Here’s the pickle. We all know that more money is in passive funds than active funds these days which do not really care about valuations. They are merrily chasing the stock market as it moves.
Besides the billions of dollars flowing into retirement funds every two weeks, the year by year flow of money into passive instruments has also grown. is your prime example. It will be bought based on its market cap relative to the rest of the market, no one cares why its overvalued.
To add, isn’t the stock market a federally protected asset? Many Americans depend on their portfolios to fund their retirement, so I’m sure the government has measures in place to ensure a big crash doesn’t happen. We have tools to help foresee crashes and at that point the government would do something to avoid a crash.
So the question is, are metrics like PE, D/E, CAPE even useful anymore?
That’s a valid concern, however, in a broader sense valuations do matter and will continue to matter for individual securities.

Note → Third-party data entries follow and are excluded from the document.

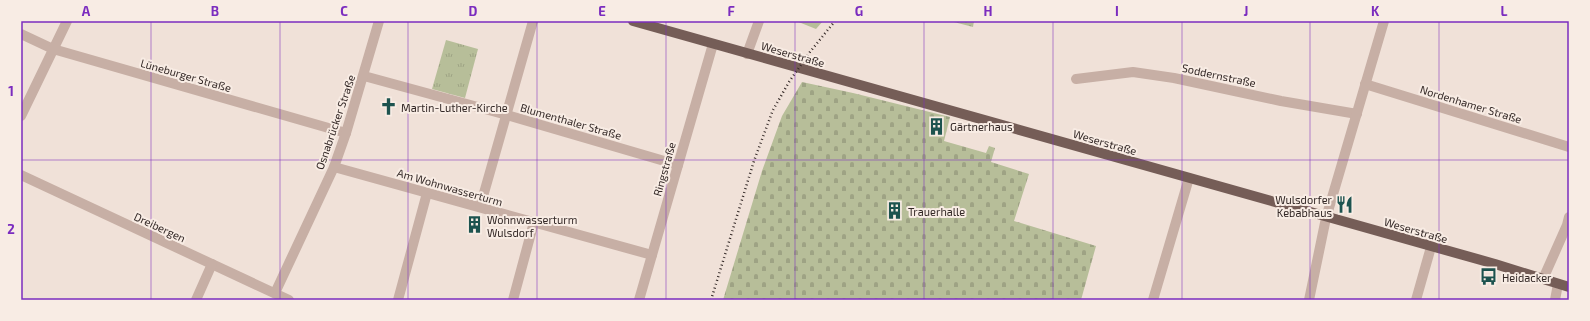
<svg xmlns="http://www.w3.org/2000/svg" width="1590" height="321" font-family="'Exo 2',sans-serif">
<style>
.grass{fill:#b7be99}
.cemetery{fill:url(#cemetery-stones)}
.park{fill:url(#park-tufts)}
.garden{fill:url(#garden-dots)}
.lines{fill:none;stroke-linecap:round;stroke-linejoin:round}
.minor{stroke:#c7afa5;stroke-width:10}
.major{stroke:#755d57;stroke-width:10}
.rail{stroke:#332826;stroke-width:2.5;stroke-dasharray:1 3;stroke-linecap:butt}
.grid{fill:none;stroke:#7b2cbf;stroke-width:1;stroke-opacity:0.55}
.labels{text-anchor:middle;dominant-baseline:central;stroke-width:4;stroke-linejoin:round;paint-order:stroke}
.street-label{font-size:11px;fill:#332826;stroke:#f8ece4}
.poi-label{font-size:11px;fill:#332826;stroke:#f8ece4;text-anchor:start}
.neatline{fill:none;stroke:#7b2cbf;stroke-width:1.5}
.grid-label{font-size:13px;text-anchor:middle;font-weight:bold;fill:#7b2cbf}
</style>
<defs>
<pattern id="cemetery-stones" width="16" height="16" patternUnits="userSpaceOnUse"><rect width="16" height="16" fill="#b7be99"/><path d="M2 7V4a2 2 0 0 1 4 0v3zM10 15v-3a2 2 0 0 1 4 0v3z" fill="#9ea384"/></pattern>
<pattern id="park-tufts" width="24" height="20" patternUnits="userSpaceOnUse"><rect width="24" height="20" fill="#b7be99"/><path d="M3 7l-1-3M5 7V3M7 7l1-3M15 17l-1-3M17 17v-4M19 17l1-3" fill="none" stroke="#9ea384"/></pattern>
<pattern id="garden-dots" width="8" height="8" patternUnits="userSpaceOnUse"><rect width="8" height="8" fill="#b7be99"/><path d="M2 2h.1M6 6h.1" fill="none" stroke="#9ea384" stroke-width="1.8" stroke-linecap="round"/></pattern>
</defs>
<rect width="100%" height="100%" fill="#f0e1d8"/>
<path class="grass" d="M796 21H823L816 29Z"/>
<path class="cemetery" d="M802 82 853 93 950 117 944 141 986 153 989 146 995 148 991 162 1029 174 1014 221 1096 246 1081 300H723L762 171 782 116Z"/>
<path class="park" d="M446 40 478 49 465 98 432 89Z"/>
<path class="garden" d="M950 21H974L973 27Z"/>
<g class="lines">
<g class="minor">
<path d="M21 34 53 49 346 133"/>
<path d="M747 54 759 21"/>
<path d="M364 76 507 115 678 165"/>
<path d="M1076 79 1133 72 1174 78 1281 101 1357 114"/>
<path d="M1365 84 1569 147"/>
<path d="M21 116 67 21"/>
<path d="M334 167 652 255"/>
<path d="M21 175 289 300"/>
<path d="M480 207 533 21"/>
<path d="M1543 279 1567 225 1569 217"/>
<path d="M275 293 334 167 346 133 379 21"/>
<path d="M196 300 212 264"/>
<path d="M398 300 427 193"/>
<path d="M513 300 534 222"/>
<path d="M639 300 713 44"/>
<path d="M1153 300 1189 178"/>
<path d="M1309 300 1326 218 1384 21"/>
<path d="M1416 300 1431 247"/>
<path d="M1555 300 1558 284"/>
</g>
<path class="major" d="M633 21 1495 264 1569 287"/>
<path class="rail" d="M711 300 754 161 773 110 789 82 810 52 835 21"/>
</g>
<path class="grid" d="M151 21V300M280 21V300M408 21V300M537 21V300M666 21V300M795 21V300M924 21V300M1053 21V300M1182 21V300M1310 21V300M1439 21V300M21 160H1569"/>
<defs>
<symbol id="church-bare" viewBox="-9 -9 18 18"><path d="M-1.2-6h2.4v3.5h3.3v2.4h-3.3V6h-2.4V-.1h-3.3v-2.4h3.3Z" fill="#1d534f" stroke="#f8ece4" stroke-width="2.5" paint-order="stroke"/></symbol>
<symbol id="building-bare" viewBox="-9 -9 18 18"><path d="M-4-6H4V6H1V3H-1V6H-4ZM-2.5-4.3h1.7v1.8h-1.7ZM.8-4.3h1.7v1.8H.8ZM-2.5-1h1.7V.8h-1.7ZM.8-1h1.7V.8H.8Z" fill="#1d534f" stroke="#f8ece4" stroke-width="2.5" paint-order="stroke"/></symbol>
<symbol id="restaurant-bare" viewBox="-9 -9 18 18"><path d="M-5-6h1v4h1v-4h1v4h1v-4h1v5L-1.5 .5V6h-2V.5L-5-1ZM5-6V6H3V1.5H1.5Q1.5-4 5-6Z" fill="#1d534f" stroke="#f8ece4" stroke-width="2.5" paint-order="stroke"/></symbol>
<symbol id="bus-bare" viewBox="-9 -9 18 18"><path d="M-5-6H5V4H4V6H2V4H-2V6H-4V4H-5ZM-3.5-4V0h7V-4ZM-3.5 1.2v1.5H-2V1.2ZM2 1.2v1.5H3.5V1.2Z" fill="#1d534f" stroke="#f8ece4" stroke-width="2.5" paint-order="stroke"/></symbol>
</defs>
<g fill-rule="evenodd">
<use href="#church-bare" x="376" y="94" width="25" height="25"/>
<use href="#building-bare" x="924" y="114" width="25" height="25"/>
<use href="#restaurant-bare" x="1332" y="192" width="25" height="25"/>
<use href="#building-bare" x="882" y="198" width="25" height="25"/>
<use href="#building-bare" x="462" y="212" width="25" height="25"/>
<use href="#bus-bare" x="1476" y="264" width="25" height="25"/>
</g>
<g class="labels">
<g class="street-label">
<text transform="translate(793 54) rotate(16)">Weserstraße</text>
<text transform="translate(186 75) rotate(16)">Lüneburger Straße</text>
<text transform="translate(1219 75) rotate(12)">Soddernstraße</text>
<text transform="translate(1471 104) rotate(17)">Nordenhamer Straße</text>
<text transform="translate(571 121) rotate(16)">Blumenthaler Straße</text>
<text transform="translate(335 122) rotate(-71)">Osnabrücker Straße</text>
<text transform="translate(1105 142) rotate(16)">Weserstraße</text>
<text transform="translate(664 169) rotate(-74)">Ringstraße</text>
<text transform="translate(450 187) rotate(16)">Am Wohnwasserturm</text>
<text transform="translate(160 227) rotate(25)">Dreibergen</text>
<text transform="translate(1416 230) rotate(16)">Weserstraße</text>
</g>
<g class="poi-label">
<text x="401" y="107">Martin-Luther-Kirche</text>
<text x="950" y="126">Gärtnerhaus</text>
<text x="1332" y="199" text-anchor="end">Wulsdorfer<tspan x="1332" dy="13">Kebabhaus</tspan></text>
<text x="908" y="211">Trauerhalle</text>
<text x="487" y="219">Wohnwasserturm<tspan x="487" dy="13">Wulsdorf</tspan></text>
<text x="1502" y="277">Heidacker</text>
</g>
</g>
<rect width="1590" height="321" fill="none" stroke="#f8ece4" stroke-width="44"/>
<rect x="22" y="22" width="1546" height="277" class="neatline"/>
<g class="grid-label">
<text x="86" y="16">A</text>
<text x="215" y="16">B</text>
<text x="344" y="16">C</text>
<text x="473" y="16">D</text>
<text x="602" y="16">E</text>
<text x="731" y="16">F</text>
<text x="859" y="16">G</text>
<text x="988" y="16">H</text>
<text x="1117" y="16">I</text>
<text x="1246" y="16">J</text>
<text x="1375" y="16">K</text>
<text x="1504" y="16">L</text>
<text x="11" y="96">1</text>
<text x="11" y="234">2</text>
</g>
</svg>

You are right about the money flowing into passive funds and the appeal of individual stocks is subjective, but there are still many active investors out there.
This has been discussed before and many believe that if the majority of funds go into passive indices, the market will provide more opportunities for active investors
the issue is that the majority of the active investors are following the trail left behind by retail investors and only invest in companies that follow particular themes like tech, AI, etc.

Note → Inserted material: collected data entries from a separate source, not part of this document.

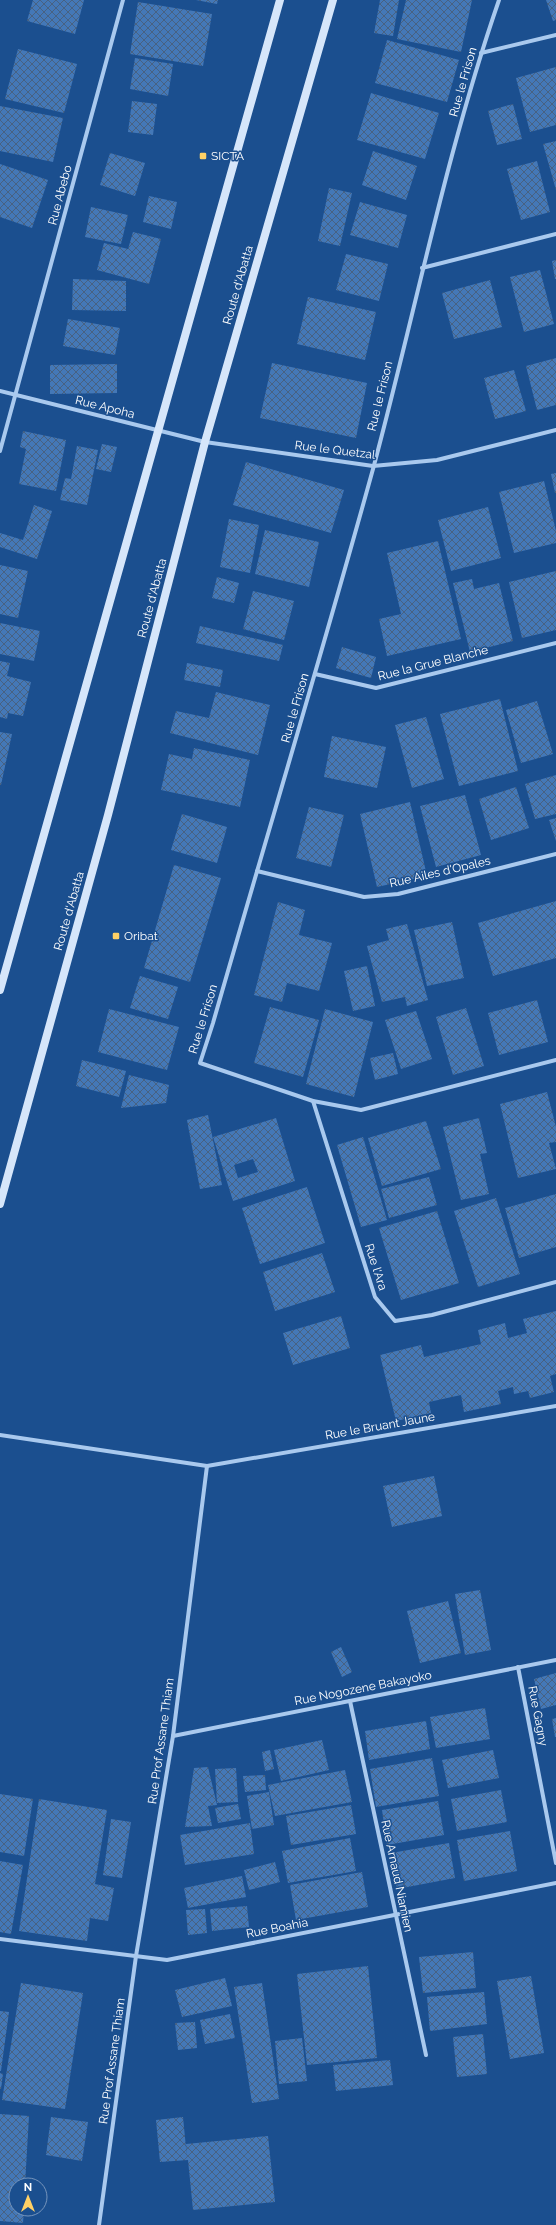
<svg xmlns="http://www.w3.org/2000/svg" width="556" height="2225" viewBox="0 0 556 2225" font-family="Raleway,sans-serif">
	<defs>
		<pattern id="building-cross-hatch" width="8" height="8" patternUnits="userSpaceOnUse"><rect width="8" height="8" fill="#4478b7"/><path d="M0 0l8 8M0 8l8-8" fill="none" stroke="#486282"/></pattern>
	</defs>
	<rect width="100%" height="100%" fill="#1b4f8f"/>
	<g fill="url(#building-cross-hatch)" fill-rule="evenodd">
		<path d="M33,0H84L75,34L27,21Z"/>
		<path d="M196,0H218L217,4Z"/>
		<path d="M380,0H399L393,36L374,33Z"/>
		<path d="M406,0H472L461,52L397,39Z"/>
		<path d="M546,0H556V20L553,21Z"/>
		<path d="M138,2L212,14L203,66L130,54Z"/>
		<path d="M387,40L459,60L447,102L375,83Z"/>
		<path d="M18,49L77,64L64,113L5,99Z"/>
		<path d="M135,58L173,64L168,96L130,89Z"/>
		<path d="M556,67V125L530,132L516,78Z"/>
		<path d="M371,93L439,113L425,159L357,140Z"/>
		<path d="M132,101L157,104L153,135L128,132Z"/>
		<path d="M513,104L522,139L497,145L488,111Z"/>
		<path d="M0,106L63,118L53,162L0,151Z"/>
		<path d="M556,141V190L543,144Z"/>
		<path d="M373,151L417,166L406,200L362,185Z"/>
		<path d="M110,153L145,163L135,196L100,185Z"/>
		<path d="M537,161L550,212L521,220L507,169Z"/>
		<path d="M0,164L48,180L32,228L0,217Z"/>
		<path d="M329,188L352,193L340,246L318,241Z"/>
		<path d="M149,196L177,202L171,229L143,222Z"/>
		<path d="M360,202L407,215L398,248L350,235Z"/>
		<path d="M91,207L128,215L121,244L85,237Z"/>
		<path d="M133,232L161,239L149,284L97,270L104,243L128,249Z"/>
		<path d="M346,254L388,264L379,301L336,290Z"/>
		<path d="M556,260V279H555L552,261Z"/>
		<path d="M540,270L554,324L524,332L510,277Z"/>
		<path d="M73,279L126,281V311L72,310Z"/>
		<path d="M490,280L502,327L454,339L442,293Z"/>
		<path d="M308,297L376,312L365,360L297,344Z"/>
		<path d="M68,319L120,328L115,355L63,346Z"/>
		<path d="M556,358V405L537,410L526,366Z"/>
		<path d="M272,363L367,383L356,438L260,418Z"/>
		<path d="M117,364V393L50,394V365Z"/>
		<path d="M514,370L526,411L495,419L484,378Z"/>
		<path d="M23,431L66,440L56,491L19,484L26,449L20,447Z"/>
		<path d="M102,444L117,447L111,472L96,469Z"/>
		<path d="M77,446L98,450L87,505L60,500L65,478L71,479Z"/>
		<path d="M246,462L344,490L331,533L233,505Z"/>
		<path d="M556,473V493H555L551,474Z"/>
		<path d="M544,481L556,531V543L514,553L499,492Z"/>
		<path d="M34,505L52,511L37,559L0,547V533L23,540Z"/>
		<path d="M488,507L501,558L451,571L438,520Z"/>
		<path d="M229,519L259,525L250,573L220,567Z"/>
		<path d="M265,530L319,542L309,587L255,574Z"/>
		<path d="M438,541L461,639L387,656L379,619L401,614L387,553Z"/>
		<path d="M0,565L28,571L18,618L0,614Z"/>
		<path d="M556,571V630L522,638L509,582Z"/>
		<path d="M217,577L239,583L234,603L212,598Z"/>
		<path d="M472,579L474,589L499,583L513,641L470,652L453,583Z"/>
		<path d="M253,591L294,601L284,640L243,629Z"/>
		<path d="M0,623L40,631L34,661L0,654Z"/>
		<path d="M200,626L283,645L279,661L196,643Z"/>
		<path d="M342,647L376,657L371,678L336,668Z"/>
		<path d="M0,661L10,663L7,676L31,682L23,716L8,713L7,719L0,717Z"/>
		<path d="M187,663L223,670L220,687L184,680Z"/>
		<path d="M216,692L270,705L258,755L170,733L176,711L209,718Z"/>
		<path d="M500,699L518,771L459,786L440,714Z"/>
		<path d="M537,701L553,754L521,763L506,710Z"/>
		<path d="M426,717L444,779L412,788L395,725Z"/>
		<path d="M0,732L12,734L1,785H0Z"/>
		<path d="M332,736L386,747L377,788L324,777Z"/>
		<path d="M194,748L250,760L240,807L161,790L169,754L192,759Z"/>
		<path d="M556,775V814L535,819L525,784Z"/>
		<path d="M516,787L529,828L491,840L479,799Z"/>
		<path d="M465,795L481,855L436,867L420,806Z"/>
		<path d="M410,802L427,876L377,887L360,814Z"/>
		<path d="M309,807L344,815L331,867L296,858Z"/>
		<path d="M182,814L227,827L217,863L171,850Z"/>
		<path d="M556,818V841L549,820Z"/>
		<path d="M174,865L221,878L190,982L144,968Z"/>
		<path d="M556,901V958L493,976L478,923Z"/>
		<path d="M278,902L305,910L299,935L332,943L319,991L287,983L282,1002L254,995Z"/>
		<path d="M452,922L464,978L427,986L414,930Z"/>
		<path d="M407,924L428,1000L407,1006L405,997L382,1002L367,946L389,940L386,929Z"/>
		<path d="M367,966L375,1006L353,1011L344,971Z"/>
		<path d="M140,976L178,987L168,1019L130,1008Z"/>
		<path d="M537,1000L548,1042L499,1055L488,1013Z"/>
		<path d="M270,1007L319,1020L303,1077L254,1063Z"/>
		<path d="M466,1008L484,1066L453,1075L436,1017Z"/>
		<path d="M109,1009L179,1027L167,1070L98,1052Z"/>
		<path d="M325,1009L373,1022L354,1097L306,1084Z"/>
		<path d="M416,1011L432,1059L401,1069L385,1020Z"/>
		<path d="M393,1053L398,1074L375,1080L370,1058Z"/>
		<path d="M82,1060L126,1071L119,1097L76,1086Z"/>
		<path d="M129,1075L169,1085L166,1103L121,1108Z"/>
		<path d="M547,1092L556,1127V1142L549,1143L556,1169L518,1178L500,1104Z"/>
		<path d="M208,1115L222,1185L200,1189L187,1120Z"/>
		<path d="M276,1118L295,1181L233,1201L213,1137ZM253,1159L258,1172L238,1178L234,1165Z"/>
		<path d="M479,1118L487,1153L480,1154L489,1194L461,1200L443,1127Z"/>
		<path d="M426,1121L441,1169L382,1186L368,1138Z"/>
		<path d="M363,1137L387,1220L361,1227L337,1145Z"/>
		<path d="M429,1177L437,1205L389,1218L381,1189Z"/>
		<path d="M307,1187L325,1243L260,1264L242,1208Z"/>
		<path d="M556,1194V1247L519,1258L505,1208Z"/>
		<path d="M496,1198L520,1274L478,1287L454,1211Z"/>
		<path d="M437,1211L459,1283L401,1300L379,1228Z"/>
		<path d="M322,1253L335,1292L275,1311L263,1272Z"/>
		<path d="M556,1311V1374L550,1376L554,1392L530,1398L528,1391L514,1394L513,1387L498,1391L501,1404L464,1412L461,1395L429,1402L431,1413L396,1421L380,1355L421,1345L424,1357L481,1344L478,1330L505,1323L508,1338L527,1333L523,1319Z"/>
		<path d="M341,1316L350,1348L293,1365L283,1333Z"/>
		<path d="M434,1476L442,1516L392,1527L383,1486Z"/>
		<path d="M480,1590L491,1650L465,1655L455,1594Z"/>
		<path d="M448,1601L461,1653L420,1663L407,1611Z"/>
		<path d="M341,1647L352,1672L342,1677L331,1652Z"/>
		<path d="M556,1673V1705L541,1709L534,1679Z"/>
		<path d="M485,1708L490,1739L436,1748L430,1717Z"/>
		<path d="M556,1718V1737H555L552,1719Z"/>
		<path d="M426,1721L430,1749L369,1760L365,1731Z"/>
		<path d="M322,1740L329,1770L281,1781L274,1750Z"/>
		<path d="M270,1750L274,1769L265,1771L262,1752Z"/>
		<path d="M493,1750L499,1778L448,1788L442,1760Z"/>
		<path d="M432,1758L439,1796L376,1807L370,1769Z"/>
		<path d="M208,1767L217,1805L208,1806L212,1826L185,1827L194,1768Z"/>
		<path d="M236,1768L238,1802L217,1803L215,1769Z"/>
		<path d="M345,1770L352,1802L275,1816L268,1785Z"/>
		<path d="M265,1775L266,1790L245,1792L243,1776Z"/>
		<path d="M501,1790L507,1822L457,1831L451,1799Z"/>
		<path d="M269,1792L274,1825L252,1829L247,1796Z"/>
		<path d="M0,1794L33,1799L24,1856L0,1852Z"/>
		<path d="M39,1799L107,1810L95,1884L114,1888L108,1921L90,1918L87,1941L19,1931Z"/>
		<path d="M438,1801L444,1835L387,1845L382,1810Z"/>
		<path d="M238,1804L241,1819L218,1823L215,1808Z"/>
		<path d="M351,1805L356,1834L291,1845L286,1816Z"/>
		<path d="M111,1819L131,1822L122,1878L103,1875Z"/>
		<path d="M250,1823L254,1854L185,1865L180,1835Z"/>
		<path d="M510,1831L517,1871L464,1881L457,1840Z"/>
		<path d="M350,1838L356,1871L288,1883L282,1851Z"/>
		<path d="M449,1843L455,1878L397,1889L391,1853Z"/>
		<path d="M0,1861L23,1865L11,1934L0,1932Z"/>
		<path d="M275,1862L280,1882L249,1890L244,1870Z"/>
		<path d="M362,1872L368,1907L296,1920L290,1885Z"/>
		<path d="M242,1876L246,1897L188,1908L184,1888Z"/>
		<path d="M247,1906L249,1927L212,1931L210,1909Z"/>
		<path d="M205,1909L207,1933L188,1935L186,1910Z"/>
		<path d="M473,1952L476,1988L423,1993L419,1957Z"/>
		<path d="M368,1966L377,2058L307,2065L297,1974Z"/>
		<path d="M531,1976L544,2053L510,2059L497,1981Z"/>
		<path d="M225,1978L232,2006L182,2017L175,1990Z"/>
		<path d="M21,1983L83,1993L65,2109L2,2100Z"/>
		<path d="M262,1983L279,2099L252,2103L234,1987Z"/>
		<path d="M484,1992L487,2024L430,2031L427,1997Z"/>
		<path d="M0,2011L9,2012L1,2071H0Z"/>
		<path d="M230,2014L235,2038L205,2044L200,2020Z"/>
		<path d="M195,2022L197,2048L178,2050L175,2023Z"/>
		<path d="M483,2034L487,2074L457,2077L453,2037Z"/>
		<path d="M302,2038L307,2081L279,2084L275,2041Z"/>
		<path d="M390,2060L393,2085L336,2091L333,2065Z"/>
		<path d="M0,2073L3,2074L1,2089H0Z"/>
		<path d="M0,2114L29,2116L25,2185H16V2209H24L23,2223L0,2221Z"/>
		<path d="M51,2117L88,2122L82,2161L46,2155Z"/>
		<path d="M183,2117L187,2158L186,2144L268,2136L275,2202L193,2210L188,2160L160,2162L156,2120Z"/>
	</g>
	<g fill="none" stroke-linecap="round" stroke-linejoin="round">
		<g stroke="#a9c9ee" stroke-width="4">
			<path d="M499,0C446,153 415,313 373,469C322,654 266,838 213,1023L200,1063L313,1101L361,1110L556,1060"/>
			<path d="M481,53L556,35"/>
			<path d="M422,268L556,234"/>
			<path d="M0,391L205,442L373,466L437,460L556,430"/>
			<path d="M0,451L123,0"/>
			<path d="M315,674L376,688L556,643"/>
			<path d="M257,871L364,897L398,894L556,854"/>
			<path d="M313,1101L375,1297L395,1321L432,1315L556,1282"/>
			<path d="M0,1435L207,1466L173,1736L136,1956L99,2225"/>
			<path d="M207,1466L556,1406"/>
			<path d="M518,1667L556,1863"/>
			<path d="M350,1701L426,2055"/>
			<path d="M173,1736L556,1660"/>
			<path d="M0,1939L167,1960L556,1883"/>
		</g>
		<g stroke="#d6e6fa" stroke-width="8">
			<path d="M0,990L280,0"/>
			<path d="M0,1204L108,815L205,442L333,0"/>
		</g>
	</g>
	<g fill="#ffd166" stroke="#1b4f8f" stroke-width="1.5">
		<rect x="199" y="152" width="8" height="8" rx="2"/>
		<rect x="112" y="932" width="8" height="8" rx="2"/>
	</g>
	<g text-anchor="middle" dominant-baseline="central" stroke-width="3" stroke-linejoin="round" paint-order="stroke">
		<g font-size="12" fill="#fff" stroke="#1b4f8f">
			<text transform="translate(463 82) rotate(-74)">Rue le Frison</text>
			<text transform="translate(60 195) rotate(-75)">Rue Abebo</text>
			<text transform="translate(238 285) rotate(-74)">Route d'Abatta</text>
			<text transform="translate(380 396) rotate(-76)">Rue le Frison</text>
			<text transform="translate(105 407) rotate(14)">Rue Apoha</text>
			<text transform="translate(335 450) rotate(7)">Rue le Quetzal</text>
			<text transform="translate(152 598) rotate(-75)">Route d'Abatta</text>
			<text transform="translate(433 663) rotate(-14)">Rue la Grue Blanche</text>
			<text transform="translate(295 708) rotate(-74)">Rue le Frison</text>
			<text transform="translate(440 872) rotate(-13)">Rue Ailes d'Opales</text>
			<text transform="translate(69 911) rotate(-74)">Route d'Abatta</text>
			<text transform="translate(203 1019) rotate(-73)">Rue le Frison</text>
			<text transform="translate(376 1267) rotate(72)">Rue l'Ara</text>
			<text transform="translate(380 1426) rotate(-10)">Rue le Bruant Jaune</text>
			<text transform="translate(363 1688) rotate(-11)">Rue Nogozene Bakayoko</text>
			<text transform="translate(538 1716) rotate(79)">Rue Gagny</text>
			<text transform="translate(161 1741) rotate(-82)">Rue Prof Assane Thiam</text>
			<text transform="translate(397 1876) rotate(78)">Rue Arnaud Niamien</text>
			<text transform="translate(277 1928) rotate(-11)">Rue Boahia</text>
			<text transform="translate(112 2061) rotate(-82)">Rue Prof Assane Thiam</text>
		</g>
		<g font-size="12" fill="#fff" stroke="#1b4f8f" text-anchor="start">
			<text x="211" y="156">SICTA</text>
			<text x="124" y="936">Oribat</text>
		</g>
	</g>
	<g transform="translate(28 2197)"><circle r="19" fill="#1b4f8f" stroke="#7695bc"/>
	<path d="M0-3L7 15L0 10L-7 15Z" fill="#ffd166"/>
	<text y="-6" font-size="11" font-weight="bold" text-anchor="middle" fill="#ffffff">N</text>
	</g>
</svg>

They will pump up an overvalued stock thinking they are being rational but in reality, they are simply reactionary/greedy. Even the best hedge fund investors have to bend and embrace what's popular or their clients would take their money elsewhere.
Candle go up--Buy, Candlego down-- Sell
In most cases, if a company underperforms, its stock may fall. Furthermore, in an overall rising market, those underperforming securities may rise with the market. But almost always fall if the market fails. This makes taking into account a company’s fundamentals as well as overall trend necessary when evaluating stocks.